From 2008 to 2013, Vittoria Colizza used an ERC grant to study epidemics and find out a way of predicting their outbreak. From 2012 to 2017, Marcin Nowotny had an ERC grant to study protein structures, a scientific field which is essential in the development of a new vaccines.
Since the project ended, Colizza moved from the Institute for Scientific Interchange (ISI) in Turin to the French National Institute of Health and Medical Research (INSERM) in Paris, where she is now leading the EPIcx lab, a research organisation focused on modelling the spread of infectious diseases.
Nowotny is now leading his own lab on protein structure in Warsaw and will be part of an EU-funded consortium of 18 researchers from across Europe called Exscalate4CoV. The project will exploit the most powerful computing resources in Europe for in-silico drug design.
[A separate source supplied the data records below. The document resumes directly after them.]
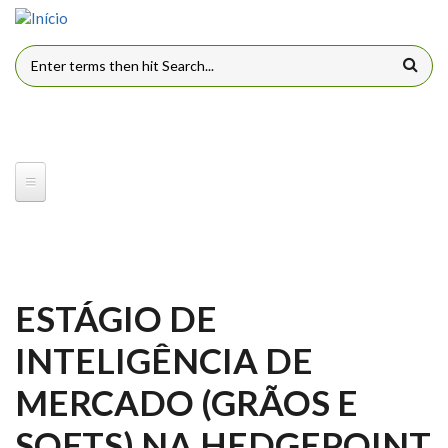
Pular para o conteúdo principal
FORMULÁRIO DE BUSCA
ESTÁGIO DE
INTELIGÊNCIA DE
MERCADO (GRÃOS E
SOFTS) NA HEDGEPOINT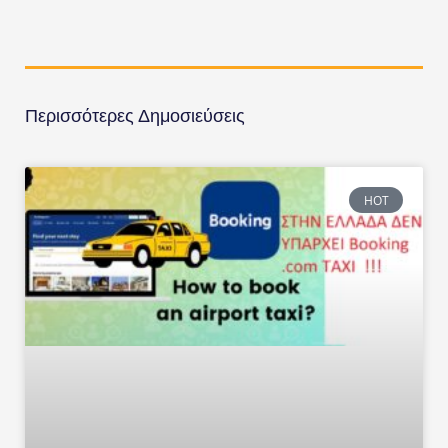
Περισσότερες Δημοσιεύσεις
HOT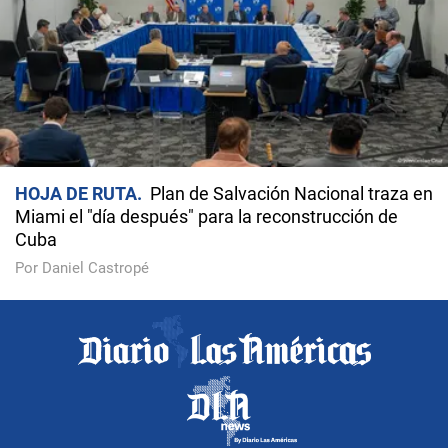
HOJA DE RUTA
Plan de Salvación Nacional traza en
Miami el "día después" para la reconstrucción de
Cuba
Por Daniel Castropé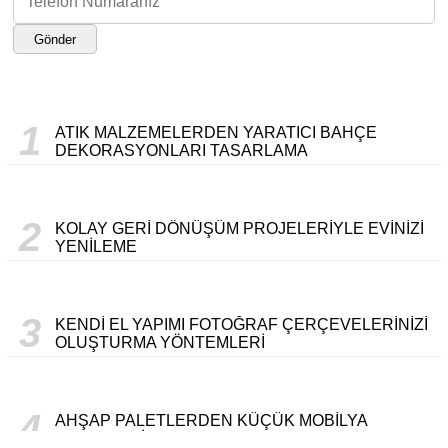
Gönder
1
ATIK MALZEMELERDEN YARATICI BAHÇE
DEKORASYONLARI TASARLAMA
2
KOLAY GERI DÖNÜŞÜM PROJELERIYLE EVINIZI
YENILEME
3
KENDI EL YAPIMI FOTOĞRAF ÇERÇEVELERINIZI
OLUŞTURMA YÖNTEMLERI
4
AHŞAP PALETLERDEN KÜÇÜK MOBILYA
PROJELERI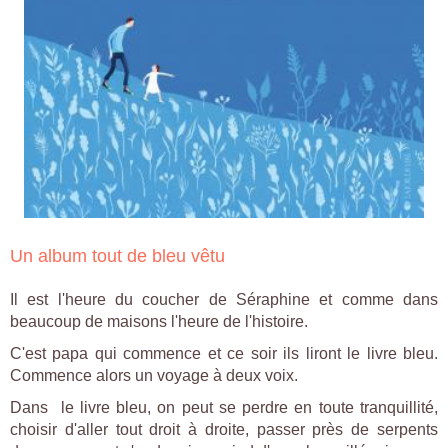
Un album tout de bleu vêtu
Il est l'heure du coucher de Séraphine et comme dans
beaucoup de maisons l'heure de l'histoire.
C'est papa qui commence et ce soir ils liront le livre bleu.
Commence alors un voyage à deux voix.
Dans le livre bleu, on peut se perdre en toute tranquillité,
choisir d'aller tout droit à droite, passer près de serpents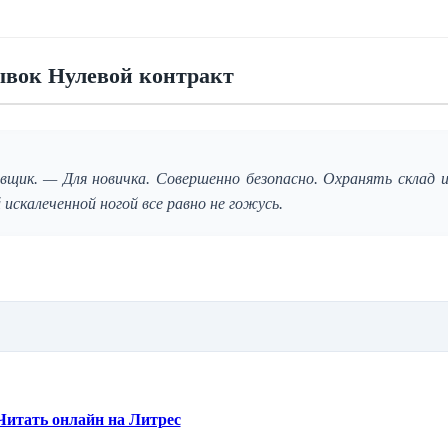
ывок Нулевой контракт
вщик. — Для новичка. Совершенно безопасно. Охранять склад и
й искалеченной ногой все равно не гожусь.
Читать онлайн на Литрес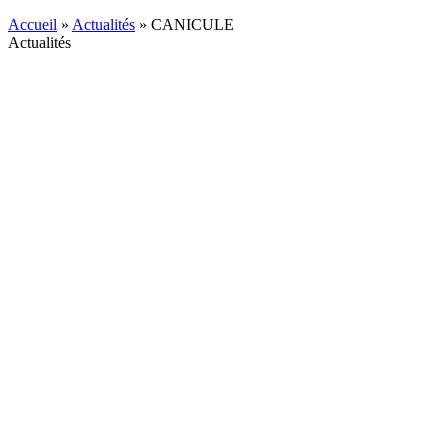
Accueil
»
Actualités
»
CANICULE
Actualités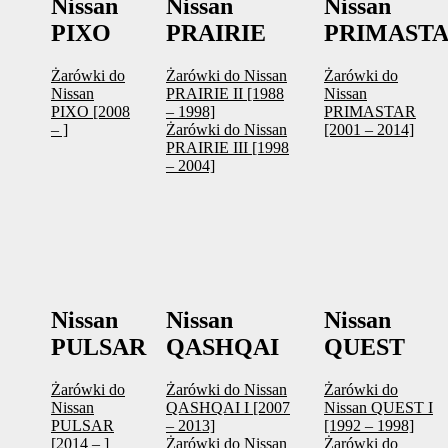
Nissan
Nissan
Nissan
PIXO
PRAIRIE
PRIMAST
Żarówki do
Żarówki do Nissan
Żarówki do
Nissan
PRAIRIE II [1988
Nissan
PIXO [2008
– 1998]
PRIMASTAR
– ]
Żarówki do Nissan
[2001 – 2014]
PRAIRIE III [1998
– 2004]
Nissan
Nissan
Nissan
PULSAR
QASHQAI
QUEST
Żarówki do
Żarówki do Nissan
Żarówki do
Nissan
QASHQAI I [2007
Nissan QUEST I
PULSAR
– 2013]
[1992 – 1998]
[2014 – ]
Żarówki do Nissan
Żarówki do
Nowotny and his team will help speed up the experimental part of the project to determine the crystal structure of functional proteins in the novel coronavirus and compare it to other viral proteins.
Business as usual, but online
The ERC’s normal, non-COVID operations are still moving ahead, Kütt said. As it happened, as the virus crisis built, the agency had mostly completed the first stage of peer review for applications to its latest “Starting” grants, aimed at early-career researchers. For the €677 million call issued last year, the ERC received 3,271 applications - of which it expects to choose 455 this year. It said the highest number of applications was for physical sciences and engineering, followed by social science and humanities. Life sciences attracted 913 applicants.
But as is usual with ERC “bottom-up” calls, the research topics had been chosen months ago by the researchers themselves so weren’t necessarily relevant for the crisis.
The application reviews, which generally involve panels of experts around Europe for each discipline, were completed with reviewers often online rather than flying into Brussels, and this week, evaluations are done fully remotely – a first for the agency. The agency said it expects to finish these “Step 1” evaluations by 20 March and announce the winners in the summer.
Since 16 March most ERC staff, like Commission officials everywhere, have been working at home – and often having difficulty getting into the Commission’s over-loaded IT systems. In a statement 16 March, the agency said that its “grant management activities are continuing as usual, although it is not excluded that certain technical and/or IT access constraints might affect our response timeline.”
“This is all new for us,” Kütt said. “It’s a surprise for everybody how to react. All of us are going to be in a situation where we need to rethink how we do things.”
Editor's note: This article has been corrected 17 March 2020 to clarify ERC activities.